**EXERCISE DESCRIPTION**
Exact copies of all the lines below are needed, without the pictures.

**RECORDED DATA**
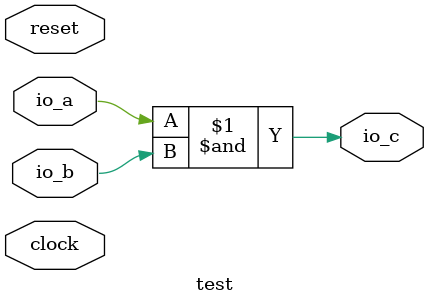
<source format=v>
module test(
  input   clock,
  input   reset,
  input   io_a,
  input   io_b,
  output  io_c
);
  assign io_c = io_a & io_b; // @[test.scala 13:18]
endmodule

</source>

**SOLUTION**
<source format=v>
module test(
  input   clock,
  input   reset,
  input   io_a,
  input   io_b,
  output  io_c
);
  assign io_c = io_a & io_b; // @[test.scala 13:18]
endmodule

</source>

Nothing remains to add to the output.